Ari Shavit
Haaretz
November 19, 2012 - 1:00am
http://www.haaretz.com/news/diplomacy-defense/end-the-war-while-you-re-ahead.pre...


The first day of Operation Pillar of Defense was quite successful. The Hamas military chief was assassinated and Hamas' long-range rocket capability was impaired, sending the radical Palestinian group into shock. The second day went pretty well too: Iron Dome proved its worth, Israeli civilians proved their steadfastness and Israel showed that it still enjoys a fair amount of international legitimacy and domestic cohesion.

Israeli unity, American support, European understanding, Turkish silence and Egyptian cooperation: All put Israel in quite a good strategic position on Friday. The first 48 hours of the operation were conducted better than the Second Lebanon War and Operation Cast Lead. The lessons of the Winograd and Goldstone reports were learned and internalized. Israel restored its deterrent capability without causing mass Palestinian casualties or destabilizing the region.

If the operation had ended four days ago, the message that would have been received in Gaza, Beirut, Damascus and Tehran would have been clear and sharp: Israel has excellent intelligence, decisive aerial capabilities, resolute leaders, brave citizens and surprising international support. It's not worth messing with Israel. You'd be better off letting it live its life without provoking the country or awakening it again from its slumber.

But just as in 2006 and again in 2008, Israel did not stop in time. Israel did not quit while it was ahead. And so, over the past three days, the impressive achievements of Operation Pillar of Defense have faded away while the operation's negative consequences have become more clear-cut. Israel's ability to strike at Hamas militants from the air was significantly reduced, while the harm it caused to innocent civilians significantly increased.

After recovering from its initial shock, Hamas has come to realize that it is not critically injured and that it has time on its side. Sooner or later there will be another unintentional massacre in Gaza. Sooner or later the diplomatic support Israel has received, the international-relations version of the Iron Dome missile defense system, will wane. Sooner or later Prime Minister Benjamin Netanyahu and Defense Minister Ehud Barak will be up to their ears in quicksand.

Israel must now decide which of two bad options is better: a tough cease-fire or a bad ground war. There will be no clear victory in the Gaza Strip. It is better to reach an imperfect agreement concerning the southern border than to get embroiled in a bloody ground offensive whose outcome no one can predict.

There are some demands to which Israel must not accede. For instance, the calm on the Israeli side of the Gaza border must be total; Hamas must not be allowed to rebuild its rocket supply, and the Hamas government in Gaza must rein in radical Islamic groups and pledge that the fence will not become a staging ground for provocations.
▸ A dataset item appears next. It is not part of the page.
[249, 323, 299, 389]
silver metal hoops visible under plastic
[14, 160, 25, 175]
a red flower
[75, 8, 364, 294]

But Israel must offer something in exchange, like reopening the Rafah border terminal between Gaza and Egypt, easing the naval blockade of the Gaza Strip, recognizing the de facto sovereignty and legitimacy of the Hamas government in Gaza as long as Hamas does not use its political position to attack Israel.

It will not be easy to sell the Israeli public on a cease-fire that incorporates significant achievements for Hamas. But expanding the operation, known in Hebrew as Pillar of Cloud, entails great political, regional and moral risk.

Netanyahu and Barak, along with Foreign Minister Avigdor Lieberman, must remember what happened to their predecessors after they missed the moments of grace that would have allowed them to end other wars earlier. The government must not go all the way, even if many Israelis criticize it for failing to do so. Nothing good is waiting for us at the end of such a path. It's enough. The time has come to get off the cloud and put our feet back down on the ground of reality.